▶ Alıştırma: Karar metnine göre ortaklığın hakediş alacağı için başlatılan icra takibi sonrasında icra yoluyla toplam ne kadar para tahsil edilmiştir?

▶ Okuma metni:

Yargıtay 3. Hukuk Dairesi 2022/248 Esas 2022/6753 Karar Sayılı İlamı

Abaküs Yazılım
3. Hukuk Dairesi
Esas No: 2022/248
Karar No: 2022/6753
Karar Tarihi: 20.09.2022

Yargıtay 3. Hukuk Dairesi 2022/248 Esas 2022/6753 Karar Sayılı İlamı

3. Hukuk Dairesi         2022/248 E.  ,  2022/6753 K.

    "İçtihat Metni"

    MAHKEMESİ :ASLİYE HUKUK MAHKEMESİ

    Taraflar arasında birleştirilerek görülen alacak davalarının mahkemece yapılan yargılaması sonucunda; asıl davanın kısmen kabulüne, birleşen davalar hakkında karar verilmesine yer olmadığına yönelik olarak verilen hüküm, asıl davada davalılar vekili tarafından duruşmalı olarak temyiz edilmekle; duruşma günü olarak belirlenen 20/09/2022 tarihinde asıl davada davalılar vekili Av. ... geldi. Başka gelen olmadı. Açık duruşmaya başlandı ve hazır bulunan vekilin sözlü açıklamaları dinlenildikten sonra işin incelenerek karara bağlanması için saat 14.00'e bırakılması uygun görüldüğünden, belli saatte dosyadaki bütün kağıtlar okunarak, Tetkik Hakiminin açıklamaları dinlenip, gereği düşünüldü:

    Y A R G I T A Y K A R A R I
    Asıl davada davacı; ... ... Fabrikaları A.Ş. tarafından ihale ile verilen işin gerçekleştirilmesi amacıyla, davalı şirket ve diğer dava dışı ... Taşımacılık ve San. Tic. Ltd. Şti. ile aralarında adi ortaklık ilişkisi kurduklarını, ortaklıkta eşit pay sahibi olacaklarının kararlaştırıldığını, ortaklığın hakediş alacağının tahsili amacıyla başlatılan icra takibi sonrası, icra marifetiyle toplam 293.780 TL’nin tahsil edildiğini, paranın icra veznesinden davalı şirket temsilcisi ve vekili diğer davalılar tarafından çekildiğini, ancak tahsil edilen paradan kendilerine pay verilmediğini ileri sürerek; hisselerine düşen 97.959 TL’nin paranın çekildiği tarihlerden itibaren işleyecek reskont faiziyle birlikte davalılardan müştereken ve müteselsilen tahsilini talep etmiştir.

▶ Verilen öğeler:
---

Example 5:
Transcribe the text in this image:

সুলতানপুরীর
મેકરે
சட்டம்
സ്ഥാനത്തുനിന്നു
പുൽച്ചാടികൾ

▶ Tam cevap: İcra yoluyla toplam 293.780 TL tahsil edilmiştir.